In Pakistan's critically acclaimed movie 'Khuda Ke Liye' the protagonist is a singer who goes to the US to study music further. When the teacher there asks him to give a sample of his singing talent, he begins with lines that come from the rich Hindu mythological background-Neer bharan kaise jaaon-indicating the yearning of Radha for Krishna. That song perhaps drove home the point of a common heritage of people of India and Pakistan, especially in Hindustani classical music. Mehdi Hassan is a symbol of that tradition that has survived the partition and flourished.

When news reached India that the ghazal maestro has been put on a ventilator, the first reaction came from Rajasthan, the state of his birth. Chief minister Ashok Gehlot picked up the phone, spoke with the singer's son Arif and offered to treat him in India. The health condition of the singer, Arif said, does not permit him to be disturbed. Gehlot was expressing concern for one of the greatest sons of Rajasthan.

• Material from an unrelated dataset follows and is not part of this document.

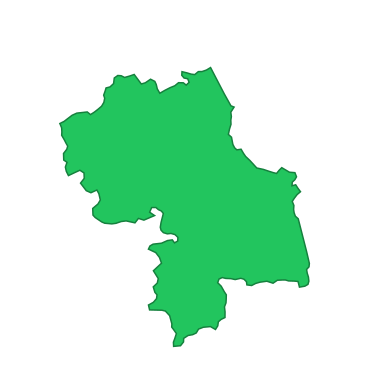 the district of Ribeira, São Paulo, Brazil, rotated 60°
{"feature_id": "56859067B1551247382346", "entity_name": "Ribeira", "entity_type": "district", "adm_level": 2, "iso_a3": "BRA", "parent_name": "Brazil", "parent_adm1": "São Paulo", "projection": "robinson", "projection_center": [-49.03, -24.604], "detail": "fine", "context": "isolated", "style": "filled", "palette": "green", "viewbox_px": 384, "rotation_deg": 60, "n_neighbors": 0, "source": "geoboundaries", "source_scale": "gbopen_adm2", "svg_char_len": 2817}
<svg xmlns="http://www.w3.org/2000/svg" viewBox="0 0 384 384"><g transform="rotate(60 192 192)"><path d="M246.0,97.9L241.7,98.4L237.6,98.6L236.6,102.3L233.6,100.2L232.8,96.8L231.1,93.9L226.7,93.2L223.6,97.7L215.8,102.1L216.7,105.5L218.2,109.5L215.7,112.1L212.4,115.1L208.1,118.9L203.6,123.9L193.7,126.1L188.0,127.8L184.0,128.1L179.5,128.1L177.9,132.1L175.0,133.0L171.2,132.8L164.3,130.4L160.3,131.7L156.2,128.0L152.9,124.4L149.1,122.4L146.4,120.2L142.3,118.5L139.5,113.1L136.8,115.2L123.1,115.0L93.5,113.7L93.6,118.5L92.7,123.1L90.9,126.3L91.7,130.9L89.4,133.9L86.4,136.7L82.8,140.5L85.8,142.5L89.3,141.9L91.8,139.1L95.6,139.7L96.5,143.6L93.1,144.9L90.6,149.0L91.4,153.8L90.7,158.8L90.4,164.6L90.4,170.5L85.3,170.5L81.0,169.2L77.6,168.9L73.6,171.5L74.1,177.8L73.1,181.9L61.3,183.3L60.4,188.0L59.1,193.1L55.9,195.2L54.0,198.0L54.4,202.3L58.9,205.7L60.0,210.5L58.9,214.4L61.1,216.7L64.0,220.1L67.1,220.7L70.3,223.5L72.5,227.4L73.3,231.7L74.0,236.6L74.2,241.2L70.3,242.7L68.3,247.3L66.1,252.3L65.6,257.5L66.3,263.0L66.9,267.4L66.6,272.2L71.2,272.8L75.0,274.7L77.7,276.5L83.4,276.5L86.9,276.7L90.1,276.7L92.4,279.1L94.4,284.0L100.2,287.1L103.8,285.4L107.1,289.2L111.2,290.5L116.0,290.8L116.6,283.4L117.1,278.2L121.5,276.0L126.3,278.5L128.6,284.1L138.0,282.9L142.1,279.9L142.7,273.4L146.9,273.5L153.1,275.4L155.4,279.5L156.6,286.2L162.5,289.3L165.7,288.6L172.9,285.1L175.4,283.2L179.5,277.4L181.1,273.5L182.2,268.0L184.1,263.5L190.2,256.8L188.1,251.6L192.3,247.7L193.7,236.2L188.3,238.8L185.3,234.7L187.4,231.0L190.5,229.9L193.2,228.0L196.3,227.6L203.0,234.1L206.7,237.1L209.6,237.9L212.9,237.1L215.9,234.3L217.4,230.9L220.4,228.0L224.3,226.9L227.3,228.9L227.3,232.6L223.6,233.0L221.8,237.5L221.1,244.0L217.7,251.8L217.7,255.4L219.7,258.3L226.3,253.7L232.4,252.9L238.4,254.0L240.9,264.8L250.1,264.5L253.5,267.6L254.8,273.0L260.4,274.3L263.5,273.7L266.6,276.0L268.2,280.6L268.1,286.2L272.9,287.7L279.3,277.2L281.8,274.6L287.9,273.2L296.2,275.4L298.8,277.1L302.3,276.7L306.8,276.3L310.4,280.3L312.8,283.2L316.5,285.1L319.4,278.8L317.6,274.3L314.6,272.4L314.3,267.1L315.9,262.7L316.2,258.8L314.0,254.9L314.8,249.8L317.8,243.3L322.8,240.4L320.8,236.6L317.6,234.1L316.9,230.6L317.2,226.2L312.3,223.3L307.7,221.3L305.0,218.0L301.8,215.9L298.2,213.7L294.5,213.9L288.2,213.8L283.4,215.1L280.9,212.2L281.2,208.6L283.7,206.0L286.5,201.6L289.4,198.4L291.1,192.9L293.5,190.6L296.9,189.7L299.9,190.9L302.8,187.1L303.0,182.6L304.1,178.2L306.7,171.8L311.5,167.4L311.1,162.2L313.2,158.1L314.8,155.2L317.3,152.8L320.4,147.8L322.5,144.9L328.1,146.5L330.0,141.4L330.0,137.8L327.7,135.4L323.9,133.7L319.9,132.8L316.4,131.5L315.3,128.1L312.6,126.1L304.4,123.6L301.1,122.6L268.3,113.4L264.6,114.6L260.9,113.9L257.9,112.7L254.6,110.5L250.3,109.9L248.6,106.6L246.8,102.3L246.0,97.9Z" fill="#22c55e" stroke="#15803d" stroke-width="1.5"/></g></svg>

Mehdi Hassan's family comes from Luna, a village in Jhunjhunu district of the Shekhawati region in Rajasthan. He migrated to Lahore couple of years before India was partitioned. He was 12 years of age then. The singer is said to still have some close buddies in Luna which he visited three times in the last six decades.

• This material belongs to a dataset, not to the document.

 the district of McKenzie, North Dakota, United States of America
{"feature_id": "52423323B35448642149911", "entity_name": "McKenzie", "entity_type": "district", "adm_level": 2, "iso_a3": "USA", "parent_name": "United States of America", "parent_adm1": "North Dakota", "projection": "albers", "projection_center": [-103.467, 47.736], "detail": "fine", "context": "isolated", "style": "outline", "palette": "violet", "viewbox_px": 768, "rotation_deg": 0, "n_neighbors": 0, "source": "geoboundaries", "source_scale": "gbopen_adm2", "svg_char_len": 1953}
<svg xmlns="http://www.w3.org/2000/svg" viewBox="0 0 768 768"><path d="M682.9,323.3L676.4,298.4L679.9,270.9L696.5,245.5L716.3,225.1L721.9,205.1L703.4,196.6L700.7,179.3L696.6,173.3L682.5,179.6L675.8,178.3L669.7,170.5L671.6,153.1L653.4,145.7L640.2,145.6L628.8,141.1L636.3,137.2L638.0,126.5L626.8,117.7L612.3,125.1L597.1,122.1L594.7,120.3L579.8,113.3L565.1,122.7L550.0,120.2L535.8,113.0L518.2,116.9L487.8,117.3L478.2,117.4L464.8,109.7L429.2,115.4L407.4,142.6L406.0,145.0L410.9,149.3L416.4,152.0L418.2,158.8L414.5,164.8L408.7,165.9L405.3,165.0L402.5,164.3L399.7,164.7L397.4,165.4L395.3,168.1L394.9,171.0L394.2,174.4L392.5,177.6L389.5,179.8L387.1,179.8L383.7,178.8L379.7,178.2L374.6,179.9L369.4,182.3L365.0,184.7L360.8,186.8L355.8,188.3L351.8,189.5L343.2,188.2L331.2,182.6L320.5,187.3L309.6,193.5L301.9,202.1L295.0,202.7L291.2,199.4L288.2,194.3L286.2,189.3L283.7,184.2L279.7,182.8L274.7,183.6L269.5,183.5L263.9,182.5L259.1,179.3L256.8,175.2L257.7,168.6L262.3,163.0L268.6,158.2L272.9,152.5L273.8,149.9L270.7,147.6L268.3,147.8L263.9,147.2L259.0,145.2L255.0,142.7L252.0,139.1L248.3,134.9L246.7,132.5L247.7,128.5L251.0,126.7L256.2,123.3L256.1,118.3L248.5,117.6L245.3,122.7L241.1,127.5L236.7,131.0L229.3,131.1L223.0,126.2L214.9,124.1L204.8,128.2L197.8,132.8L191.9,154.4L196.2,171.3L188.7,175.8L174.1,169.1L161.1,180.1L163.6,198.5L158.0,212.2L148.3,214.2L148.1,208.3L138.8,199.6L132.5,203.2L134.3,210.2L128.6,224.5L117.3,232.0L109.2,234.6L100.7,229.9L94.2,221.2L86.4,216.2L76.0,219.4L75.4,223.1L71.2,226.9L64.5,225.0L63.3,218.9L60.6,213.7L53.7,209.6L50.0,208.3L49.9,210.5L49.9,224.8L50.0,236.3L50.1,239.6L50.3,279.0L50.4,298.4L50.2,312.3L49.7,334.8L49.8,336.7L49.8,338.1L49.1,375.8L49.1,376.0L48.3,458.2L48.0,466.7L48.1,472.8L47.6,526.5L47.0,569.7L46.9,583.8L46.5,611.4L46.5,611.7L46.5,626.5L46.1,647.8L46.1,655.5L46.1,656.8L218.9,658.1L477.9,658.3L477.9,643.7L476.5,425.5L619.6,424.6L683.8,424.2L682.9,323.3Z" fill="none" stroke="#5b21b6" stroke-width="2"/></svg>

It is not just in Luna that he has friends. TOI has discovered at least three persons in Hyderabad who have spent considerable time with Mehdi Hassan. Mohan Hemadi of Sur Mandal remembers how the singer came to his residence in 1978 and spent the entire night singing and talking. Abdul Mughni, a noted ghazal singer who began his career with cloning Mehdi Hassan and Jagjit Singh, recalls the suggestions the maestro had given him to improve his singing. "He showed me how to move from one sur to another, all the while enhancing the beauty of the song," says he.

May be there is no other person like the Hyderabadi Rashed Abdul Qayoom who after meeting Mehdi Hassan in Toronto in 1977 entered into a life-long relationship. "One day Talat Aziz (the popular ghazal singer from Bollywood hailing from Hyderabad) phoned me to inform that Mehdi Hassan, his guru, has agreed to joint performances in North America. That was a rare honour for Talat Aziz. It was also rare for the music lovers to listen to two singers-one from India and another from Pakistan from the same stage. I tagged along. They gave performances in 25 cities in the US and I attended all of them. The Indian-Pakistani diaspora loved it," he recalls.